Traditional models, such as ARIMA (Box et al., 1970), are designed for univariate time series, where only temporal information is available. Therefore, they face limitations when dealing with challenging real-world data, which often contains complex cross-variate information and auxiliary features. In contrast, numerous deep learning models, particularly Transformer-based models, have been proposed due to their capacity to capture both complex temporal patterns and cross-variate dependencies (Gamboa, 2017; Li et al., 2019; Wen et al., 2017; Zhou et al., 2021; Wu et al., 2021; Lim & Zohren, 2021; Liu et al., 2022a; Zhou et al., 2022b; Liu et al., 2022b; Zhou et al., 2022a) .

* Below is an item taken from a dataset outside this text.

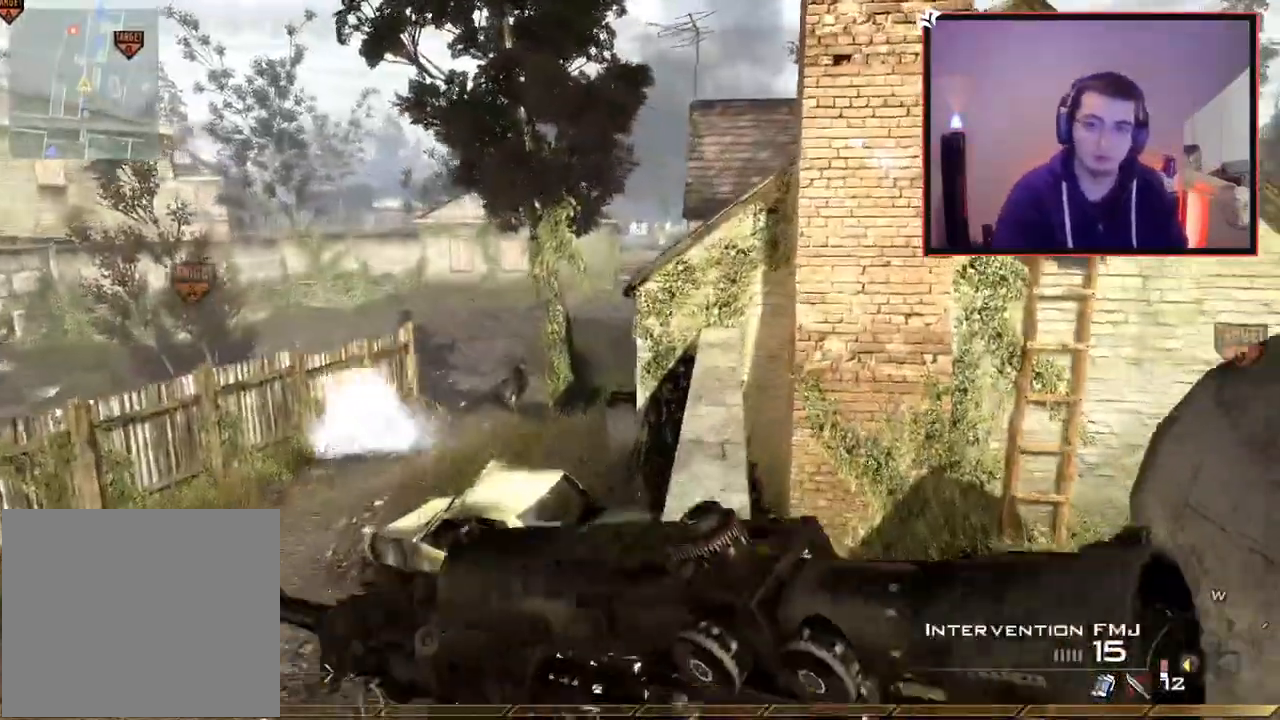
{"buttons": [], "left_stick": "up", "right_stick": "center", "events": [[166, "left_stick", "center"], [300, "left_stick", "up"]]}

The natural intuition is that multivariate models, such as those based on Transformer architectures, should be more effective than univariate models due to their ability to leverage cross-variate information. However, Zeng et al. (2023) revealed that this is not always the case – Transformer-based models can indeed be significantly worse than simple univariate temporal linear models on many commonly used forecasting benchmarks. The multivariate models seem to suffer from overfitting especially when the target time series is not correlated with other covariates. This surprising finding has raised two essential questions:
1. Does cross-variate information truly provide a benefit for time series forecasting?
2. When cross-variate information is not beneficial, can multivariate models still perform as well as univariate models?
To address these questions, we begin by analyzing the effectiveness of temporal linear models. Our findings indicate that their time-step-dependent characteristics render temporal linear models great candidates for learning temporal patterns under common assumptions. Consequently, we gradually increase the capacity of linear models by
1. stacking temporal linear models with non-linearities (TMix-Only),
2. introducing cross-variate feed-forward layers (TSMixer).
The resulting TSMixer alternatively applies MLPs across time and feature dimensions, conceptually corresponding to time-mixing and feature-mixing operations, efficiently capturing both temporal patterns and cross-variate information, as illustrated in Fig. 1. The residual designs ensure that TSMixer retains the capacity of temporal linear models while still being able to exploit cross-variate information.
We evaluate TSMixer on commonly used long-term forecasting datasets (Wu et al., 2021) where univariate models have outperformed multivariate models. Our ablation study demonstrates the effectiveness of stacking temporal linear models and validates that cross-variate information is less beneficial on these popular datasets, explaining the superior performance of univariate models. Even so, TSMixer is on par with state-of-the-art univariate models and significantly outperforms other multivariate models.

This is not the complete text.